Grace cost God the death of His Son (Romans 5:6-11). In response, we have the privilege of giving our lives in His service (Romans 12). To do this is to experience God’s love flowing through us, meeting both the spiritual and the physical needs of a hungering world. His love cannot be held selfishly by us—or stored; it can only be shared.

Jesus fed people on two levels—first he provided soul food (Mark 6:34), then food to keep alive the body (Mark 6:35-44). In our times it is tempting for us Christians to miss this balance-to want to concentrate on either spiritual OR physical feeding. The truth is, each is incomplete by itself. It must be both/and, not either/or. For Jesus was utterly clear that God cares for both the body AND the spirit of every person. Our temptation is to encourage some unbiblical split that would have us trying to feed one part of the person only. For example, could the starving children in Bangladesh live what God means their lives to be if we put only bread and milk on their table (if indeed they have a table)? Or if we placed Bibles in their hands (if they can read) and ignored their malnutrition? No, our model is Jesus, who offers more than enough to meet every human hunger.
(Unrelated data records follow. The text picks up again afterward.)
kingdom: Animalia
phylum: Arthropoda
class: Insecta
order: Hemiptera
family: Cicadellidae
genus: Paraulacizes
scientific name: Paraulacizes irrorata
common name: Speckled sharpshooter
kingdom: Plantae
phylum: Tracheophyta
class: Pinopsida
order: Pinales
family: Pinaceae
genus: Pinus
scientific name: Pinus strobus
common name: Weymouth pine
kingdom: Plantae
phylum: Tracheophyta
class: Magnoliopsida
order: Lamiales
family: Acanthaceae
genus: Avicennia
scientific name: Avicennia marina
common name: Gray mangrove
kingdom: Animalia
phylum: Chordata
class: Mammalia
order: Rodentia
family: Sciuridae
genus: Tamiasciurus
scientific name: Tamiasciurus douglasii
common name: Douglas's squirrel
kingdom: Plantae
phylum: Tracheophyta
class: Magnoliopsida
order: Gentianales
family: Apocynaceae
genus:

In the light of the world hunger crisis, what disciplines, what programs, what personal life-style changes should the Christian community consider? There are no simple or easy answers. We have been given much in the way of technology, mobility, and freedom to choose how we will use our wealth. The basic issue is to realize that all of these resources are at God’s command to be used in ways and for purposes pleasing to Him. If we are clear at this point, we will put our resources at God’s disposal. Thus we can become part of His solution to the world hunger crisis instead of remaining part of the problem.